Extracted entries START
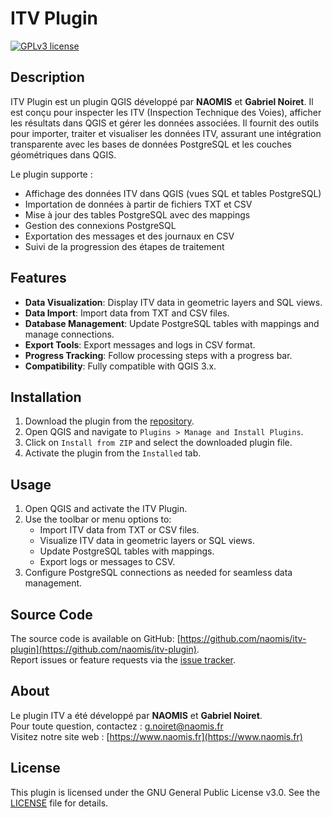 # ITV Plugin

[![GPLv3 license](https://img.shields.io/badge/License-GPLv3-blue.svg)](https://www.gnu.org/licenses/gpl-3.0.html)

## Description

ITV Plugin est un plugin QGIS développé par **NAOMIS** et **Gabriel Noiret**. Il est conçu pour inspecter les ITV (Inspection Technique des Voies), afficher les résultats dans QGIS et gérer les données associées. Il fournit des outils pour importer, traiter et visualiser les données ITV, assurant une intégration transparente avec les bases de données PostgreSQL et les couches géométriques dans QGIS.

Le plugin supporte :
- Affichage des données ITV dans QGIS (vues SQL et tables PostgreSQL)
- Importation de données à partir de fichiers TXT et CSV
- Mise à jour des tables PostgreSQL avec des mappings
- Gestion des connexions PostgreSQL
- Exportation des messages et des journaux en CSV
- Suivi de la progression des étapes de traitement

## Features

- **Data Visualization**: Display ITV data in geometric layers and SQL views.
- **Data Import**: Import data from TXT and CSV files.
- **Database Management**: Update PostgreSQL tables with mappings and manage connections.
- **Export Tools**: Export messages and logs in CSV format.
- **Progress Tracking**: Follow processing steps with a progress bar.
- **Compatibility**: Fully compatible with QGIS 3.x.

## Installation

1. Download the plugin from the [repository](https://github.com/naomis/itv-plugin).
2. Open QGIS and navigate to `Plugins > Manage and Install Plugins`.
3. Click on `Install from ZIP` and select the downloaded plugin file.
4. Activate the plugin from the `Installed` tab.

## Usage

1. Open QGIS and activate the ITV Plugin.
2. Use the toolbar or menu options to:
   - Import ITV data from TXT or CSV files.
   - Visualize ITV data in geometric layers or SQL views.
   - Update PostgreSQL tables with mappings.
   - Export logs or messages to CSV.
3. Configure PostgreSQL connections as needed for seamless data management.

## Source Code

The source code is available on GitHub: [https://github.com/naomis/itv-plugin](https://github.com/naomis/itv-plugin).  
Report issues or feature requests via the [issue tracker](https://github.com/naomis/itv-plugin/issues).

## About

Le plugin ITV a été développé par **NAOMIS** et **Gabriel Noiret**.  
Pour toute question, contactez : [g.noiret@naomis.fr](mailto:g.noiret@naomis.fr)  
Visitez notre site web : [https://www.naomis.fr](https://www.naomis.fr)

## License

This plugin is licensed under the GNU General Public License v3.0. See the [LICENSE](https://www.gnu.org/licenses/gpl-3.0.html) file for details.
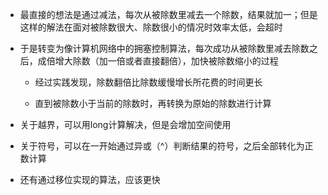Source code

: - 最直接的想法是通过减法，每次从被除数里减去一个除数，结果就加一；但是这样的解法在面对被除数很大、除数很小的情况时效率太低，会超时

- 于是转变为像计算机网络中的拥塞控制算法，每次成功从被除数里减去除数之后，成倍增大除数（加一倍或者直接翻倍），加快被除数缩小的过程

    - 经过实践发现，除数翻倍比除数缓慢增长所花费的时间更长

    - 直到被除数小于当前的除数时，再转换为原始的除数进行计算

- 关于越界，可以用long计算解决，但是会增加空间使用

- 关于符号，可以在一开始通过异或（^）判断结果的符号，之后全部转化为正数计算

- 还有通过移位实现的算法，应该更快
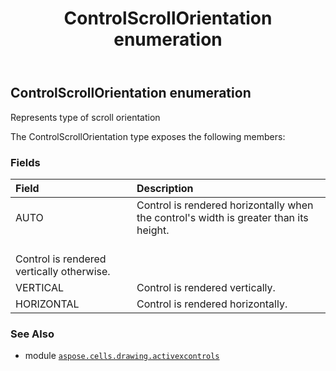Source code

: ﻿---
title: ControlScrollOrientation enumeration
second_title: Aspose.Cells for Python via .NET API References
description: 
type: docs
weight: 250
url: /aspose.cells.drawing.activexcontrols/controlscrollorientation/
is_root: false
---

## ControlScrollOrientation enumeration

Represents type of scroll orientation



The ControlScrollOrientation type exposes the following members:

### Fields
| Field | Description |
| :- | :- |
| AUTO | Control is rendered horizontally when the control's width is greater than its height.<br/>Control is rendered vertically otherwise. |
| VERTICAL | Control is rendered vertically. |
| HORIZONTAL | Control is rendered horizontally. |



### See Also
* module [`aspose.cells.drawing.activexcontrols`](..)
Extracted entries END
# [What needs to be done]
Copy each line of the entries in which the string "connections" is found.

# [Solution for this task]
- **Database Management**: Update PostgreSQL tables with mappings and manage connections.
3. Configure PostgreSQL connections as needed for seamless data management.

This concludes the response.